September 3, 2008
CBOT Corn Outlook on Wednesday: 6-8 cents lower on outside pressure, weather
Chicago Board of Trade corn futures are expected to open lower Wednesday as the market continues to feel pressure amid broad-based commodity liquidation, analysts said.
Corn is called 6 to 8 cents lower. In overnight trading, September corn was down 8 cents to US$5.45 per bushel, December corn was down 8 1/4 cents to US$5.61 and March corn was down 8 cents to US$5.80.
A break in crude oil below US$110, prompted by less-than-expected damage to the U.S. Gulf coast from Hurricane Gustav, is weighing on corn and other grains markets, analysts said.
"This comes at a time when the U.S. dollar has moved to its highest levels in close to eleven months, adding even more pressure to a suddenly vulnerable commodities sector which has been the darling of the investment community for the past three years," Western Milling analyst Joel Karlin said in a weekly newsletter.
Some traders say weather is also a bearish factor in the market, with the remnants of Gustav providing beneficial rain to parts of the U.S. corn belt.

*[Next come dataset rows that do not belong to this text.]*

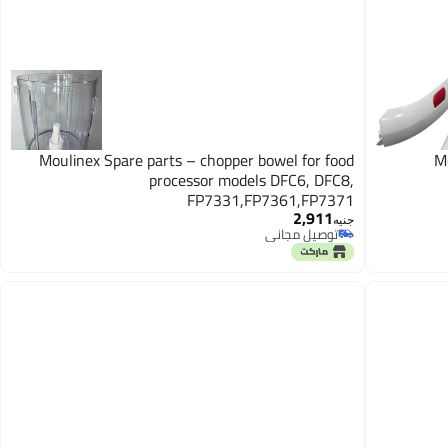
Moulinex Spare parts – chopper bowel for food
M
processor models DFC6, DFC8,
FP7331,FP7361,FP7371
2,911
جنيه
توصيل مجاني
توصيل مجاني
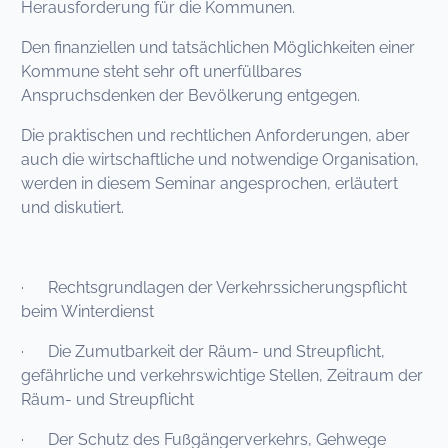
Herausforderung für die Kommunen.
Den finanziellen und tatsächlichen Möglichkeiten einer
Kommune steht sehr oft unerfüllbares
Anspruchsdenken der Bevölkerung entgegen.
Die praktischen und rechtlichen Anforderungen, aber
auch die wirtschaftliche und notwendige Organisation,
werden in diesem Seminar angesprochen, erläutert
und diskutiert.
· Rechtsgrundlagen der Verkehrssicherungspflicht
beim Winterdienst
· Die Zumutbarkeit der Räum- und Streupflicht,
gefährliche und verkehrswichtige Stellen, Zeitraum der
Räum- und Streupflicht
· Der Schutz des Fußgängerverkehrs, Gehwege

But others say Gustav's impact will be minimal at this stage of the growing season, also pointing out that some of the driest areas in the eastern corn belt may not see significant rain.
DTN Meteorlogix said that heavy to torrential rains associated with Gustav are expected to move through the central Midwest region during the next 48 hours. "Filling crops may still benefit from rain, but this benefit is less as time goes by," DTN Meteorlogix said.

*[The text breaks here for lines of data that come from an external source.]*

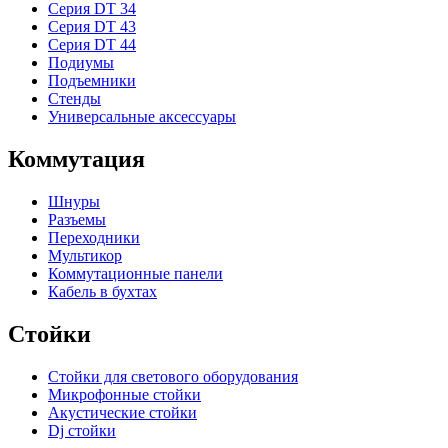
Серия DT 34
Серия DT 43
Серия DT 44
Подиумы
Подъемники
Стенды
Универсальные аксессуары
Коммутация
Шнуры
Разъемы
Переходники
Мультикор
Коммутационные панели
Кабель в бухтах
Стойки
Стойки для светового оборудования
Микрофонные стойки
Акустические стойки
Dj стойки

Although the forecast says cooler weather will slow the maturation process in western areas during the next few days or more, traders also note that the first frost of the season has yet to appear in the long-range forecast, which is good news for a crop that has had a late growing season.
August was dry throughout the corn belt, and figures released Tuesday afternoon show the effects of that weather on the crop, analysts said.
Commodity risk management firm FC Stone on Tuesday estimated the 2008-09 U.S. corn crop at 12.159 billion bushels, with a yield of 153.4 bushels per acre.
The firm's latest corn estimates represent a decrease from its estimates last month. FC Stone in August estimated the corn crop at 12.197 billion bushels, with a yield of 154.5 bushels per acre. The U.S. Department of Agriculture latest yield projection was 155 bushels per acre with total production of 12.288 billion bushels.
The USDA said 61% of the corn crop was in good-to-excellent condition as of Sunday, down from 64% last week. Traders had expected the rating to drop 1-to-3 percentage points.
Development continues to lag behind normal. Eighty-three percent of the crop was in the dough stage of development, up from 68% last week but below the five-year average of 91%.
The crop was 45% dented, up from 26% last week, but below the average of 65%.
A trader said the corn market is technically weak. The December contract gapped lower on the open Tuesday and closed below its 200-day moving average for the first time since Aug. 15.
The next upside price objective is to push and close December prices above solid technical resistance at US$5.80 3/4, which would fill on the upside Tuesday's downside price gap, a technical analyst said. The next downside price objective for the bears is to push and close prices below solid technical support at Tuesday's low of US$5.55.
First resistance for December corn is seen at Tuesday's high of US$5.77 1/4 and then at US$5.80 3/4, the technical analyst said. First support is seen at US$5.60 and then at US$5.55.
There were five deliveries reported against the September contract Wednesday.